Nun stehen wir auf diesem allseitig endlos in den Horizont fließenden weißen Feld, irgendwo auf einem Fleck, der witzigerweise Gollwitz heißt, und wollen eine Rede darüber halten, daß eben dieser Fleck weiß ist. Und dabei haben wir nicht einmal die Absicht witzig zu wirken. Es ist todernst. Jede zu einem solchen unsäglichen Schicksal verdammte Rede muß sich, wie demotivierend es auch sein möge, gestehen, daß sie nur als ein lautes Selbstgespräch eine legitime Existenz in Anspruch nehmen darf. Die Zustimmung dieser Aussage bedeutet gleichzeitig ihre Negierung: Selbstgespräche kann man überall führen; sie legitimieren sich einzig und allein durch den Selbstsprechenden und nicht durch den Ort wo er sich zufällig befindet (Klo oder Gollwitz). Es sei denn, auch sie (die Rede) hätte den atavistischen unwiderstehlichen Drang, an dem gnadenlos weißen Freudenknäuel, der das ganze Feld durchziehenden nekrophilen Geflüster teilzuhaben, indem sie darin untergeht. Wir stehen vor einem großen weiß/grauen Haus - "Herrenhaus" nach der ortsübliche Sprache genannt -, um den zum Scheitern verurteilten Versuch zu unternehmen, einen unmittelbaren Zusammenhang zwischen der Bausubstanz, seiner Architektur und seinem menschenleeren Zustand auf der einen Seite, sowie dem geplanten Einzug von Menschen in dieses Gebäude auf der anderen Seite herzustellen. Dies kann uns nicht gelingen. Es ist ein aussichtsloses Unterfangen.

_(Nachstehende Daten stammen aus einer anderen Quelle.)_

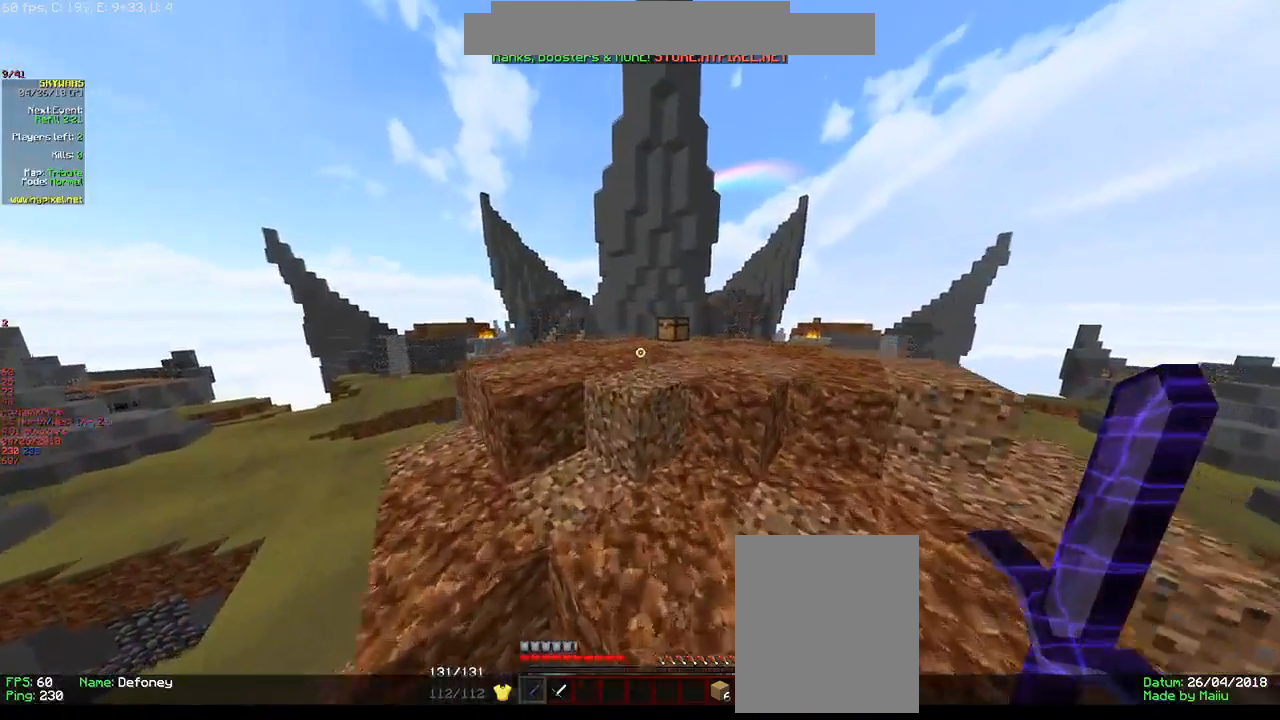
Gameplay with keyboard and mouse; each line is a JSON object with the keys and mouse buttons held at the frame after it. "events" lists presses ("down") and releases ("up") of "a", "d", "s", "w", "mouse_left" and "mouse_right" between this image and that frame as [ms after this image, input, new state], when the widget could be followed in between. "mouse_left", "mouse_right" = the "left", "right" buttons of the "mouse" list. No other keys are recorded. Fast repeated clicks can show as one long hold. Mouse movement is not recorded.
{"keys": ["w"], "mouse": [], "events": []}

Denn wir stellen fest, daß ein Zusammenhang nur möglich (und das nur indirekt) ist, wenn dieses Herrenhaus als Umweg, als Brücke, als Anlaß benutzt wird: indem die Gedanken und Vorstellungen, die die Gollwitzer über das Haus und seine zukünftige Einwohner machen mit den Gedanken und Vorstellungen, die die Menschen, die einziehen sollen, über das Haus und seine Nachbarn machen in Zusammenhang gebracht werden. Wenn es aber so ist, dann ist es egal welcher Anlaß für exakt die gleiche Rede genommen werden kann; denn solche Anlässe gibt es in dieses Land zuhauf. Auch dieser Versuch also, unsere Rede durch die Lokalität des Hauses zu legitimieren scheitert.

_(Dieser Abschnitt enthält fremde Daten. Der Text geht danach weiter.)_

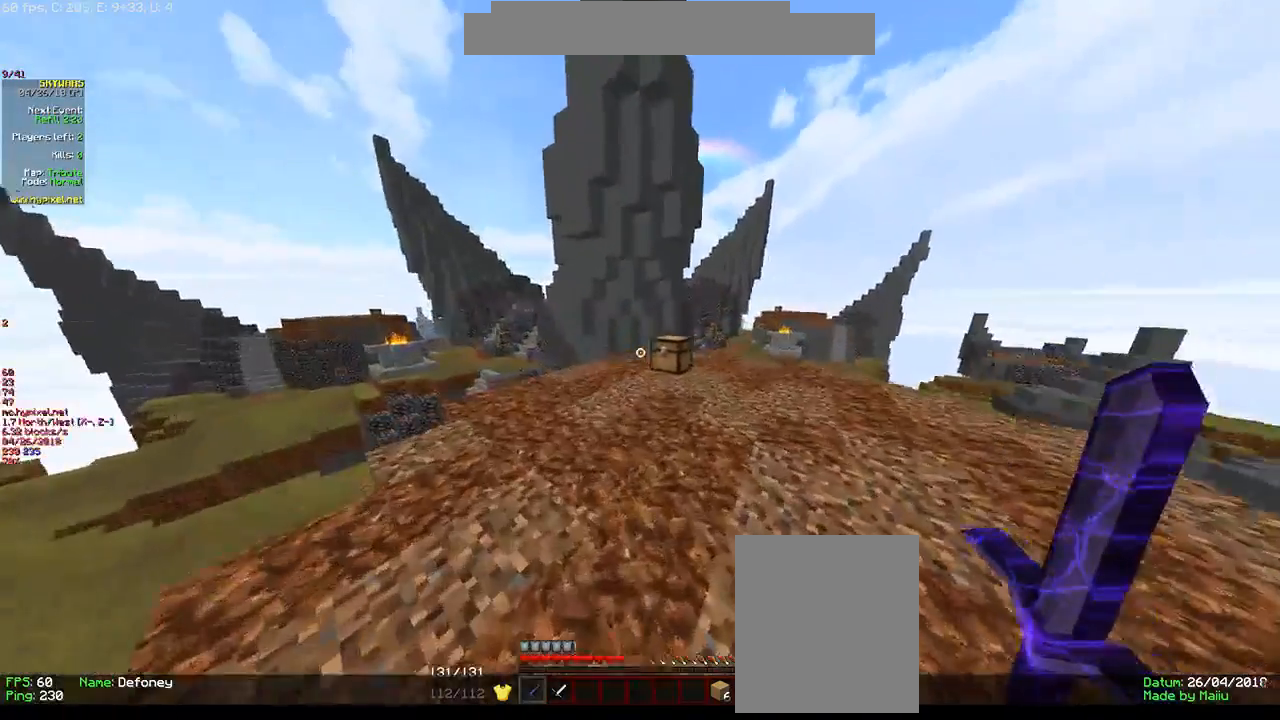
{"keys": [], "mouse": [], "events": [[350, "w", "up"]]}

Der nächste Versuch zur Legitimierung, zur sinngebenden Grundlage der Rede, über die eigenartiger Geräusche (P-o-l-a-c-k-e-n-p-a-c-k-a-b-s-c-h-a-u-m-h-a-u-t-a-b-g-r-r-r-w-z-k-o-t-z...) und Erscheinungsbilder der Masse der AnwohnerInnen -die um uns herum steht und brüllt - scheitert ebenfalls: Die Rede hätte einen Sinn, wenn die Inhalte, die darüber transportiert werden und/oder der Tonfall mit dem diese Inhalte zum Ausdruck kommen, eine Wirkung erzeugen, solche die die Geräusche des Rudels abstellen lassen. So wie bei den dressierten Hunden, ein bestimmter Laut des Herrchens, z.B. "R-u-h-e" das Aufhören des Bellens bewirkt. Dies setzt allerdings voraus, daß eben solche Laute sowohl verstanden als auch respektiert werden. Dies hat aber bekanntlich weder mit der Struktur der Sätze (Syntax) noch mit dem Inhalt (Semantik) der Wörter bzw. Begriffe zu tun, sondern ausschließlich mit der Lautstärke und dem Tonfall. Eine inhaltsgetriebene Rede hätte ihr Ziel verfehlt.

Was bleibt ist das Eingeständnis, daß es in Gollwitz unmöglich ist, eine Rede zu halten.